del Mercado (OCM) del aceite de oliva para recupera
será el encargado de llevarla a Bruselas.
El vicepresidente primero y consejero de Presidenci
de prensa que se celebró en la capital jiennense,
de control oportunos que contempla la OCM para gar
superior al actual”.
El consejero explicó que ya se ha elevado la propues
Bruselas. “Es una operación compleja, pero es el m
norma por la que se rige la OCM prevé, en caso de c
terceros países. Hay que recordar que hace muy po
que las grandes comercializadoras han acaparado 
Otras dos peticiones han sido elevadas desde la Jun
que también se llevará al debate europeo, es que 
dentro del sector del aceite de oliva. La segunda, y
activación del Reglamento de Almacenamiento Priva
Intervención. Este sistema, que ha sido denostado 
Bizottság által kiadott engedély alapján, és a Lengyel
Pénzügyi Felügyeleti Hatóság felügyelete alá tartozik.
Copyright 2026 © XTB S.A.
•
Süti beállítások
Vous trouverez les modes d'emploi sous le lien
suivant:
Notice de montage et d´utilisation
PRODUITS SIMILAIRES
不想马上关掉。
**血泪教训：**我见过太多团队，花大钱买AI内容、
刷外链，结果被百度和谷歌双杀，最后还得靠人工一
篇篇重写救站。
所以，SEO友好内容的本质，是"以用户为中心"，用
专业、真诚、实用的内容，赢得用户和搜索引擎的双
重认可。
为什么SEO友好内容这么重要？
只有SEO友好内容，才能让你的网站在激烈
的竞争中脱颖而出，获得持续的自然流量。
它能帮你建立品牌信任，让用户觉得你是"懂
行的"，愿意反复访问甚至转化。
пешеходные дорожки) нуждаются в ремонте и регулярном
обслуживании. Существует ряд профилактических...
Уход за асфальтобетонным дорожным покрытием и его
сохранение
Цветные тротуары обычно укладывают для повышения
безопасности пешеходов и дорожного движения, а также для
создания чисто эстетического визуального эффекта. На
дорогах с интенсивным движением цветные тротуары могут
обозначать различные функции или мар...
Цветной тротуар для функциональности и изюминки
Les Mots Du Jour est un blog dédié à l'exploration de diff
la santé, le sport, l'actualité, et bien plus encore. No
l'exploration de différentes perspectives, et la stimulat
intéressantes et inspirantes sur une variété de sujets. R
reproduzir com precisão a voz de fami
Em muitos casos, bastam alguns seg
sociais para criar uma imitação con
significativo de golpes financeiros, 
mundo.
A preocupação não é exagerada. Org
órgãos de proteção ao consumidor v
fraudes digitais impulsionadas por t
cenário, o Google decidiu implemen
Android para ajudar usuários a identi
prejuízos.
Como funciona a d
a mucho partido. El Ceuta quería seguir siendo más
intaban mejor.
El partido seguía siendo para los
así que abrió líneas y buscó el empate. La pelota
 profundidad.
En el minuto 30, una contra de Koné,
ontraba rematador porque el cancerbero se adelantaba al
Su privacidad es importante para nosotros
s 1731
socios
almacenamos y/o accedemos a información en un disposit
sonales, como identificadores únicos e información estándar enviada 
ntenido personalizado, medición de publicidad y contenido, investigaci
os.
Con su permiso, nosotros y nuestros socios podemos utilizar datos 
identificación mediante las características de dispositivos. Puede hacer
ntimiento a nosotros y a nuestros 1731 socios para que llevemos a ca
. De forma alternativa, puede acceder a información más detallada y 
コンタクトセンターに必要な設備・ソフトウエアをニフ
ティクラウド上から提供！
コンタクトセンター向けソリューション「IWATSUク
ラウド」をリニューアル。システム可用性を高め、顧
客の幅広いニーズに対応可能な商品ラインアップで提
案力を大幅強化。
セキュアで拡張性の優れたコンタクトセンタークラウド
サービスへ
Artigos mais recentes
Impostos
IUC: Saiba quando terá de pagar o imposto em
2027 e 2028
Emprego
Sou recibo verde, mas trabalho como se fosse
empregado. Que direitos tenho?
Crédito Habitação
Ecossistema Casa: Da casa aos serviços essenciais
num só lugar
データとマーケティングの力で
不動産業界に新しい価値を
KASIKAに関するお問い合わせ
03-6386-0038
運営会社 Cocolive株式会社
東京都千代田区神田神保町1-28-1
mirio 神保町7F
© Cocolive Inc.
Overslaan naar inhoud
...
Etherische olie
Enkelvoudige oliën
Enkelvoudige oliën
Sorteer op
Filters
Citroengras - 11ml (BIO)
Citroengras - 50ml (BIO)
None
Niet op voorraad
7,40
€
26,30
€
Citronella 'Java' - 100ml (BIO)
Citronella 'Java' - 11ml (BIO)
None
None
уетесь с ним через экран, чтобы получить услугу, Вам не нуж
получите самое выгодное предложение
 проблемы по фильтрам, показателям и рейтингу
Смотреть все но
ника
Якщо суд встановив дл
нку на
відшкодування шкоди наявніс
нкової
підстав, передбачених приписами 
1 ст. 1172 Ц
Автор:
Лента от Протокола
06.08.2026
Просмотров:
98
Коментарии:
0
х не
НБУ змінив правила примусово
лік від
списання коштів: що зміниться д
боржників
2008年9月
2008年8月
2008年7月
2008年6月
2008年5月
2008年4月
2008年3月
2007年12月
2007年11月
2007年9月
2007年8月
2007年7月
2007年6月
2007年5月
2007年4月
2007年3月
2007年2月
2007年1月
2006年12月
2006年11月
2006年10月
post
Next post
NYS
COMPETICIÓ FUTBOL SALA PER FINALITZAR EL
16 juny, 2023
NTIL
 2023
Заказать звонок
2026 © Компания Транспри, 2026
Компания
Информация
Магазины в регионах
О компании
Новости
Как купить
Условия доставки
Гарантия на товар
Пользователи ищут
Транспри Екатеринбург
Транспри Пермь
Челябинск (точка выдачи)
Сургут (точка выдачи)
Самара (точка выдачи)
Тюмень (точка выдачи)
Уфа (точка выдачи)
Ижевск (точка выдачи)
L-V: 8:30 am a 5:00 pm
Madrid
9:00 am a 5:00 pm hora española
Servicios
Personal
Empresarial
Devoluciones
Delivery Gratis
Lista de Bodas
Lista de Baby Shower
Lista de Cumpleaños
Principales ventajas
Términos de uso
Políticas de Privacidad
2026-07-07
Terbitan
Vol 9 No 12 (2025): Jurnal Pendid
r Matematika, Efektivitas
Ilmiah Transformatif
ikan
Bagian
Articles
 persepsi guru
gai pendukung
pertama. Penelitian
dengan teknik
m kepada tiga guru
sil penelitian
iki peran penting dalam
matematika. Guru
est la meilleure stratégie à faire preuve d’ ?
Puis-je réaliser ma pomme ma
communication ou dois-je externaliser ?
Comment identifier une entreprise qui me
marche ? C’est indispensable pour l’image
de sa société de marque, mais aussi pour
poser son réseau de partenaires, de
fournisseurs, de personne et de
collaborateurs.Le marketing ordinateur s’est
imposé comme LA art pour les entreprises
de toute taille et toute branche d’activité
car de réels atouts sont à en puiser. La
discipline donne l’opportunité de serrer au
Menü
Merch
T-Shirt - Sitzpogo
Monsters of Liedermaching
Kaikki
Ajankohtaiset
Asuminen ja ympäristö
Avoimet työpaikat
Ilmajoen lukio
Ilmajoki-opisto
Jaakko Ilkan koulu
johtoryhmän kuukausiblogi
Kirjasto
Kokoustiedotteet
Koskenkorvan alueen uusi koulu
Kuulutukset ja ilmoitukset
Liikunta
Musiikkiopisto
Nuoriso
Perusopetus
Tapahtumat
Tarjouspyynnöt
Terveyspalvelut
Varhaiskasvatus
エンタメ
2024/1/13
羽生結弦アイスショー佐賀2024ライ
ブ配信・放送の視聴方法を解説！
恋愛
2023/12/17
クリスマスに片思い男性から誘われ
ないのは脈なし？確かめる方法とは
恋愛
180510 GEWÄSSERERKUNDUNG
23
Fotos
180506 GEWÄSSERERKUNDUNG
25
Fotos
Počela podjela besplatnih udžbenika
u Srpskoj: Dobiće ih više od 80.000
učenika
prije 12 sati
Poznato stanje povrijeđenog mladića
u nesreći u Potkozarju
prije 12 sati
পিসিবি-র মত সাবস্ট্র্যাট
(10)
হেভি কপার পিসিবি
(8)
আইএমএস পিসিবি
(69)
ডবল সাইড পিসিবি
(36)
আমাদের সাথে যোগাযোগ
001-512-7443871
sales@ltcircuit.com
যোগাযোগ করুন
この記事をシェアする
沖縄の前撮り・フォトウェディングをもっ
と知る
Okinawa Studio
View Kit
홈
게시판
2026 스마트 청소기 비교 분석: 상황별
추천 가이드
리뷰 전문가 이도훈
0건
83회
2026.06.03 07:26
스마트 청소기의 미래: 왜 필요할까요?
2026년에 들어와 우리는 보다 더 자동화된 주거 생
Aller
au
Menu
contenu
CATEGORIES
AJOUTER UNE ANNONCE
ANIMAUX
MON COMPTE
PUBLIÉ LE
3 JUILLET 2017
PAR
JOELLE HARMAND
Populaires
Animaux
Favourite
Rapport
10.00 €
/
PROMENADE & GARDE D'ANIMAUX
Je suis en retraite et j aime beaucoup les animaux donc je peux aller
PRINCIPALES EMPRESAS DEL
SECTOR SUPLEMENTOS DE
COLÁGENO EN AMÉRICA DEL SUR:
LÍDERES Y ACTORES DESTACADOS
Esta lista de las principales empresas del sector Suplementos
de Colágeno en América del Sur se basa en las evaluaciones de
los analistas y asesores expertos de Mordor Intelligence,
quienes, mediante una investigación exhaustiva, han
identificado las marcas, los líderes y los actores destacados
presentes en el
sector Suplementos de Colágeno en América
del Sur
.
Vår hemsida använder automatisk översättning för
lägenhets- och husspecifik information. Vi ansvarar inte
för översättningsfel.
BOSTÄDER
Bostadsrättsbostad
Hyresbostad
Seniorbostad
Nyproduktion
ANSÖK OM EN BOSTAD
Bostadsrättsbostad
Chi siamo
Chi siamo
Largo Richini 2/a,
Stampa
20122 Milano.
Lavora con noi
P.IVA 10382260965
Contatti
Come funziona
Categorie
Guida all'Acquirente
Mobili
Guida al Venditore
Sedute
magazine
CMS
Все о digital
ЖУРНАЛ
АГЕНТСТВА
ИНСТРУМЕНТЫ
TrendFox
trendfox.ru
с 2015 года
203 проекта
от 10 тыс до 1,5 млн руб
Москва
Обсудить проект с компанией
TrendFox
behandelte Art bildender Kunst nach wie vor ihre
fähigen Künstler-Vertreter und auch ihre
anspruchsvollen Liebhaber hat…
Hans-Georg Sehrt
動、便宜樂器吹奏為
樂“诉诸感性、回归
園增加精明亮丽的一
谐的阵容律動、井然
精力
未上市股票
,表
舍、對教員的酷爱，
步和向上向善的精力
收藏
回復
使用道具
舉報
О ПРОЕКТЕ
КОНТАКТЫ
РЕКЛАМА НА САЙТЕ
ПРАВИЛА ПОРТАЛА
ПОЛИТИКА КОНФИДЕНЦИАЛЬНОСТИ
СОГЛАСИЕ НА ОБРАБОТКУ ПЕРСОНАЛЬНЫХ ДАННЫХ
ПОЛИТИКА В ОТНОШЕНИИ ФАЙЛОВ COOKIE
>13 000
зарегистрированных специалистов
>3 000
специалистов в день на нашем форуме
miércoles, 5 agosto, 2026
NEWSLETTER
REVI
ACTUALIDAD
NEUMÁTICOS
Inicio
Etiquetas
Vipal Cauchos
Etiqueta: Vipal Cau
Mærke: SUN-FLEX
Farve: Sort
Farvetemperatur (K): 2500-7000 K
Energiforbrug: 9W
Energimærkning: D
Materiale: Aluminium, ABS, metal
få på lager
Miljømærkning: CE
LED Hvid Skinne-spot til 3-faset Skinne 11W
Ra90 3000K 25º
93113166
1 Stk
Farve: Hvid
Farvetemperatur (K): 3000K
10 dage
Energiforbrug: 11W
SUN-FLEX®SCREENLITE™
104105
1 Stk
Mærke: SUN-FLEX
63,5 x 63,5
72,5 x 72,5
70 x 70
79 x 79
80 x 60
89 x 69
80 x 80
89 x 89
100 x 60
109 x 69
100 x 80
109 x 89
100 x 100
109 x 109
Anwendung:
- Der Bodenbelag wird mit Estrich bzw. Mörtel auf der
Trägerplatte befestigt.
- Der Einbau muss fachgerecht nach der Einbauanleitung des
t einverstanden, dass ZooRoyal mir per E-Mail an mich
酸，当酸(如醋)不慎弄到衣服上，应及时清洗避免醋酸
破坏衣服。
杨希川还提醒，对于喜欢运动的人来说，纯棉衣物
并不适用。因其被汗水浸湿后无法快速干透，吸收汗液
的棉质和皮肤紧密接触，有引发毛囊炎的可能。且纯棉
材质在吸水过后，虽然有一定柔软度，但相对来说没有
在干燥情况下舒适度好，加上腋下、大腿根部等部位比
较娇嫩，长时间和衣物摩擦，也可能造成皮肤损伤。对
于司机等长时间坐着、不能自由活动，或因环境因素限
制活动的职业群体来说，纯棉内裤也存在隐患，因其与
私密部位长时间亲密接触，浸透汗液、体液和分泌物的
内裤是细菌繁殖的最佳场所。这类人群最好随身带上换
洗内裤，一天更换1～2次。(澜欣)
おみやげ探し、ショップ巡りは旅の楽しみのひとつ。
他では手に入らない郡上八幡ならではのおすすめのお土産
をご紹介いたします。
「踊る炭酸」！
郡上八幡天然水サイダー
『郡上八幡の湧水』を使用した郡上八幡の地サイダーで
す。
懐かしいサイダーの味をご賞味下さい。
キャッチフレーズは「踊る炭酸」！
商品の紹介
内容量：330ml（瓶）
---------------
§ What you should do
In how many lines of the records does the word "sido" appear? Reply with the number only.

§ Answer box
2